In other words, cheating cancer of that one little victory was one of the best things that ever happened to me.
I’m thinking about this in the context of the all-consuming fear that seems to have gripped the world during this pandemic. Don Boudreaux does a good job expressing a sense of confoundment about what seems to feed our collective fear of this virus while ignoring the many other risks that might harm us, ignoring the many devastating tradeoffs that come from these endless lockdowns. When is it “safe enough” to resume our lives? No one seems to know. Some seem to think we can cower in fear, a suspension of life, euphemistically referred to by the political overlords keeping us locked down as “sheltering in place,” until things are completely safe.
As irrational as it is, some seem to hope to someday reenter a world without risk, a world where benevolent dictators have the smarts and the science, and the power to “keep us safe.”

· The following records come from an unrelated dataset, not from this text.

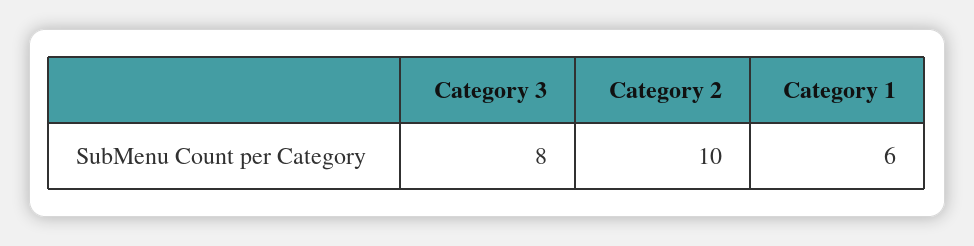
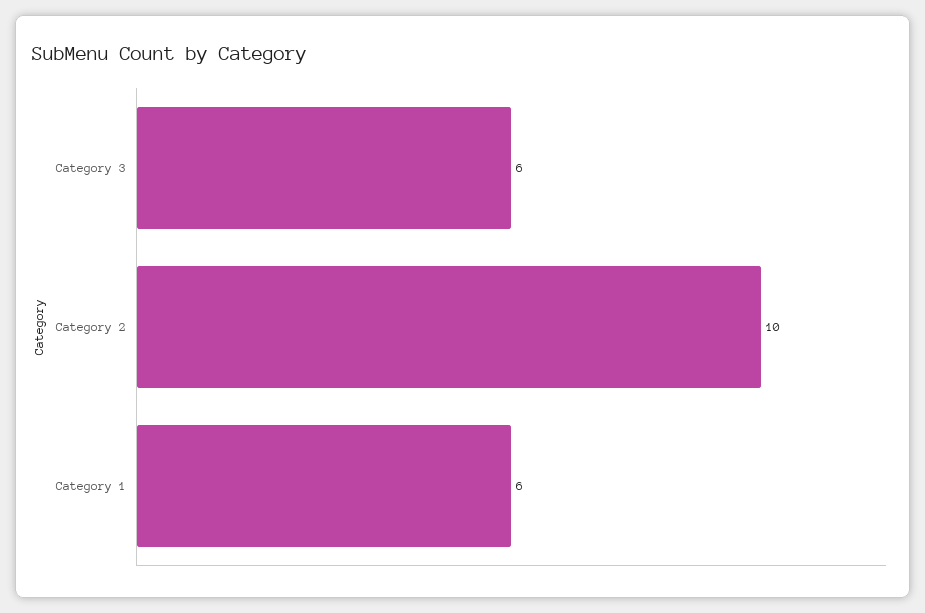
Category 3: 8 -> 6

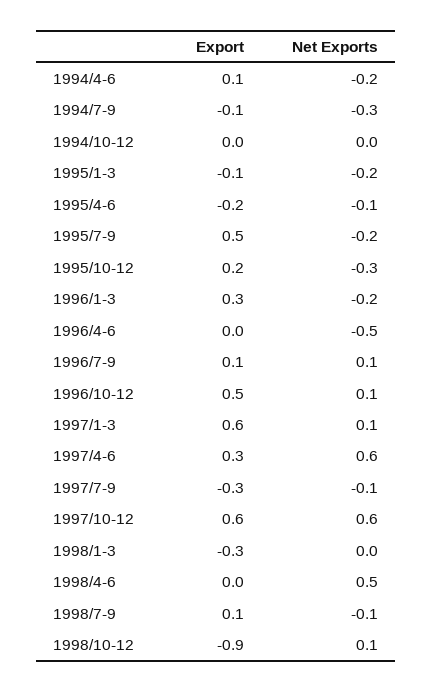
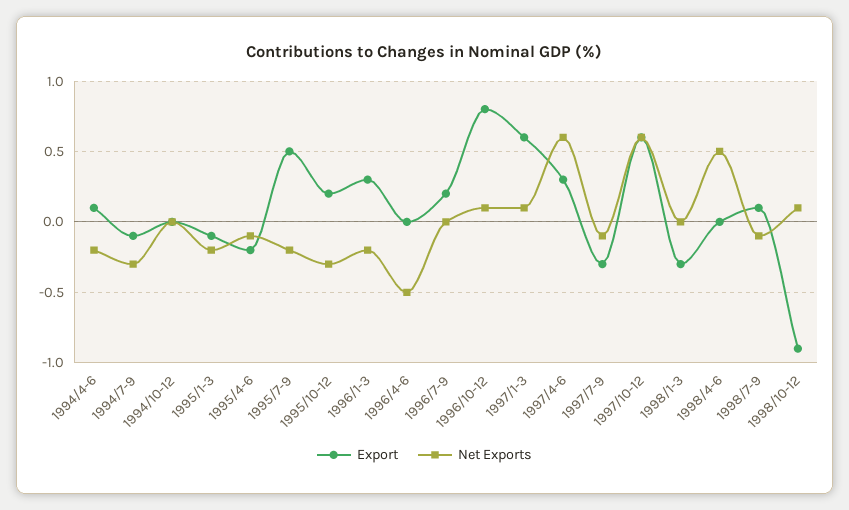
Export, 1996/7-9: 0.1 -> 0.2
Net Exports, 1996/7-9: 0.1 -> 0
Export, 1996/10-12: 0.5 -> 0.8

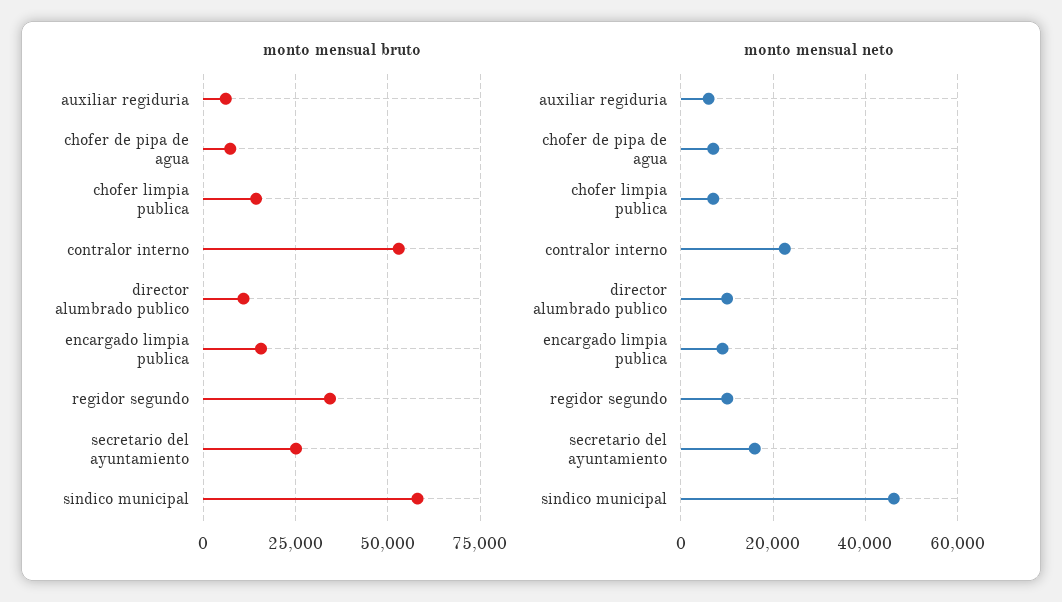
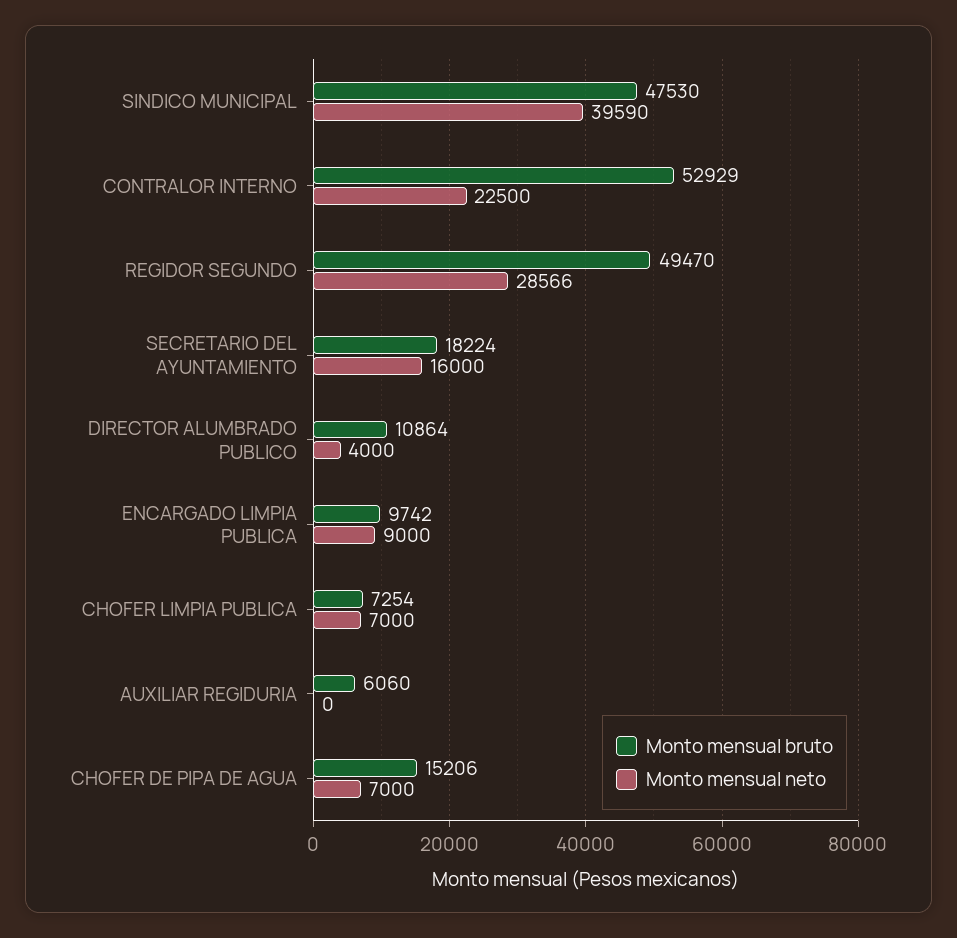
monto mensual bruto, chofer de pipa de agua: 7500 -> 15206
monto mensual bruto, chofer limpia publica: 15000 -> 7254
monto mensual bruto, encargado limpia publica: 15000 -> 9742
monto mensual bruto, regidor segundo: 35000 -> 49470
monto mensual bruto, secretario del ayuntamiento: 25000 -> 18224
monto mensual bruto, sindico municipal: 57500 -> 47530
monto mensual neto, auxiliar regiduria: 6000 -> 0
monto mensual neto, director alumbrado publico: 10000 -> 4000
monto mensual neto, regidor segundo: 10000 -> 28566
monto mensual neto, sindico municipal: 46000 -> 39590

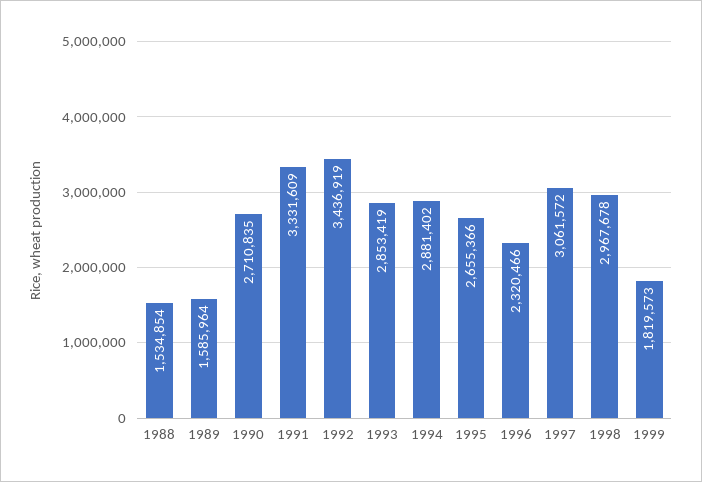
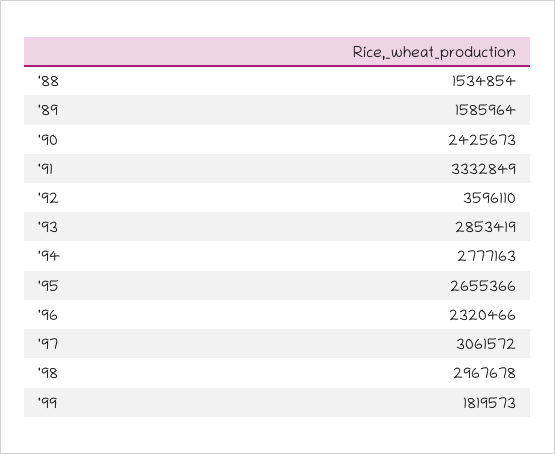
1990: 2710835 -> 2425673
1991: 3331609 -> 3332849
1992: 3436919 -> 3596110
1994: 2881402 -> 2777163

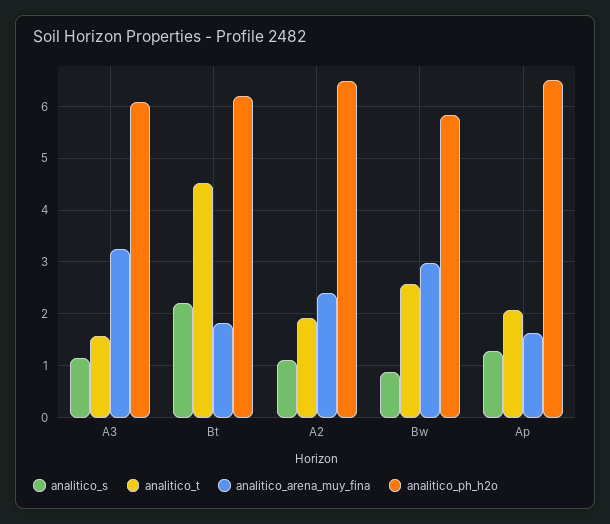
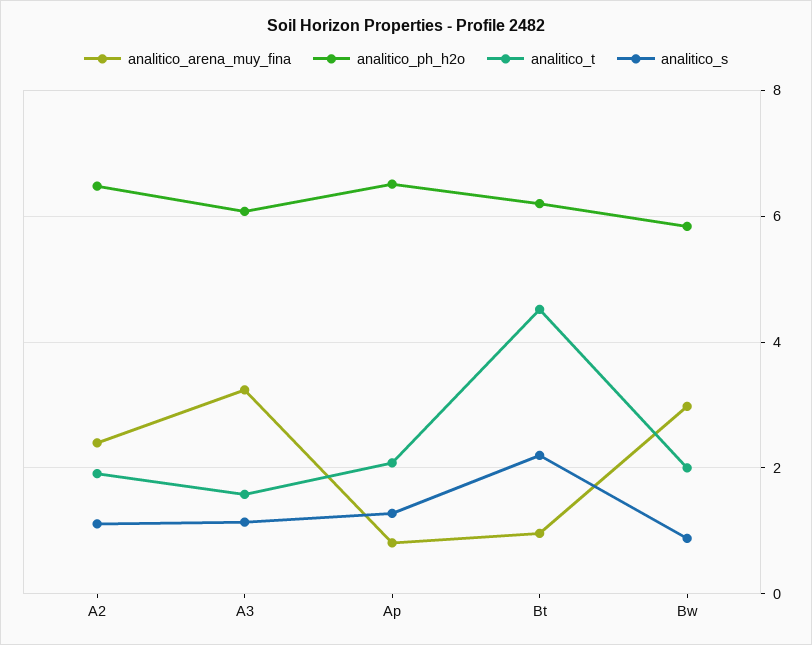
analitico_arena_muy_fina, Bt: 1.8 -> 1
analitico_t, Bw: 2.6 -> 2
analitico_arena_muy_fina, Ap: 1.6 -> 0.8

Of course, that world does not exist. And I imagine if it did, it would be the worst kind of hell. Because we humans need a purpose to thrive. The journey itself—the risks, the collaborations, the failures, the struggle, the achievement—is where the good stuff comes from. That process itself is where we each find dignity. A job well done, a small business kept afloat with pure force of will, a personal relationship that gives your life meaning; these are the things that give each of us dignity. The self-satisfaction that we did something, well.
Can a $1400 check from Washington, D.C. do the same? Politicians who promise you that your dignity can be realized simply by passing the right legislation don’t seem to grasp this, although I bet their intentions are (mostly) good.
One of the many devastating tradeoffs resulting from forced lockdowns has been a spike in suicides, particularly among young people. It seems like every day I read of some young person, once filled with hope and a sense of life, who ended their own life prematurely during a lockdown that seemingly snuffed out their hopes and dreams.
The same unintended consequences are occurring among people afflicted with cardiovascular disease and cancer, respectively the number 1 and 2 global killers. When all of the “fear porn” articles about the pandemic finally stop driving clicks, we will wake up to the devasting number of unnecessary casualties caused by a lack of attention and treatment against diseases far more dangerous than COVID.
I’m not writing this to judge anyone with a lower tolerance for risk than mine. I’m simply trying to give you a different perspective, hoping you might understand my perspective. Time, for me, is too precious to put life—my journey—on hold. Each day wasted is one I will never get back.
Neil Peart, the iconic drummer and philosopher king of the prog rock band Rush, was diagnosed with a deadly brain cancer just ten months after retiring from the grind of live touring in 2015. His personal motto, until the day he died last year was: “What is the most excellent thing I can do today?”
Today, on what amounts to the 19th anniversary of me kicking cancer’s ass, I am reminded of one of the songs Neil wrote:
From the point of ignition
To the final drive
The point of the journey
Is not to arrive
Anything can happen
I wonder if William Wallace, who famously said “Every man dies, but not every man really lives,” would agree? I bet he would.